Christina, on the other hand, owned "Dirrty" and its contraversy, labled herself proudly sexual, wondered publicly and often why contraversy erupted when a woman made a bold and provocative song with hot dancers when men did it all the time. Christina released "Can't Hold Us Down," and made the lyric "it's a common double standard of society/ the guy gets all the glory the more he can score/ the girl could do the same and yet you call her a whore" singable. She took shit left and right and only made her message public. I can't imagne how many insults, how much hate mail Christina received in 2002-2003, the year "Beautiful" hit #1 and "Dirrty" ran on constant rotation at any danceclub in America, and she never once demured from the discussion that that could start.
Christina this year has been greeted like a returning friend.

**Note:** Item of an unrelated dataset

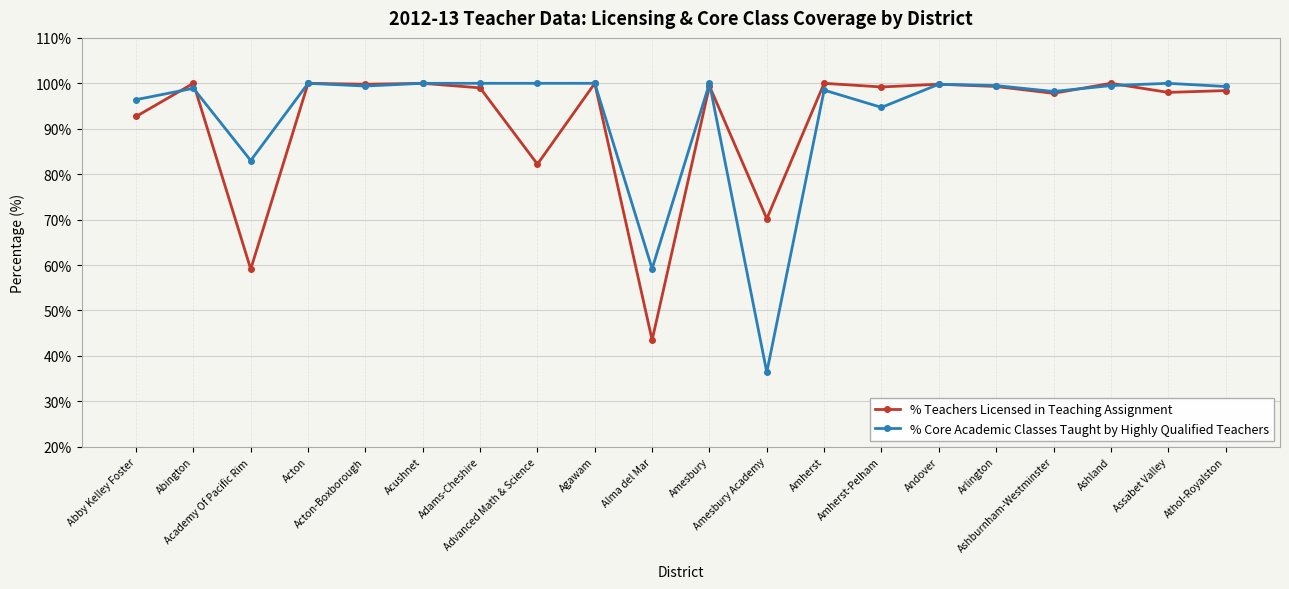

Which series has the largest total across all categories?

% Core Academic Classes Taught by Highly Qualified Teachers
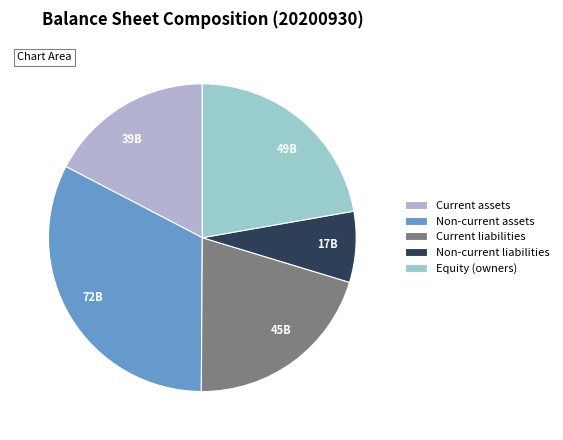

Does any single category account for the majority?

No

Back To Basics, a smash for a double-record already, revived the old Britney-Christina who-sings-better debate, and produced an instant top-10 hit in "Ain't No Other Man." The record isn't good - each disc has a rather interchangeable nature in its songs - but it is somewhat astonishing, her disc 2 impersonations of Fiona Apple, Etta James, and Bessie Smith calculated, but accurate, catchy, and even in some spots, moving.
I don't expect Aguilera to be a big seller in another ten years, but that she's one now, and only releasing her third album, is a statement to the way she's handled her career. Spears, ever the sucker for the media attention she rallies against, has likely concluded her recording career, at least as far as successful and culturally relevant records go. I don't much care that Spears had a baby or married a dufus, or that Aguilera married a nice Jewish boy and re-imagined herself a 40's starlet (the first time, by the way, the either seemed to have helped jumpstart fashion trends - unless you count schoolgirl outfits or enormous snakes). Looking back, all I wonder is that if Spears had dropped that innocent we-swear-it's-not-porn smile after she made "I'm a Slave 4U," or tried to agree with and not counter the "I'm not that innocent" promise of "Oops I Did It Again," would she have been able to overcome her bad press? It seems that all she knows how to do, anyway, is demure, which is fine, except that it makes me wonder if Spears herself was always a little ashamed of her career and could've used a dose of Aguilera's aggressive, useful egomania all along.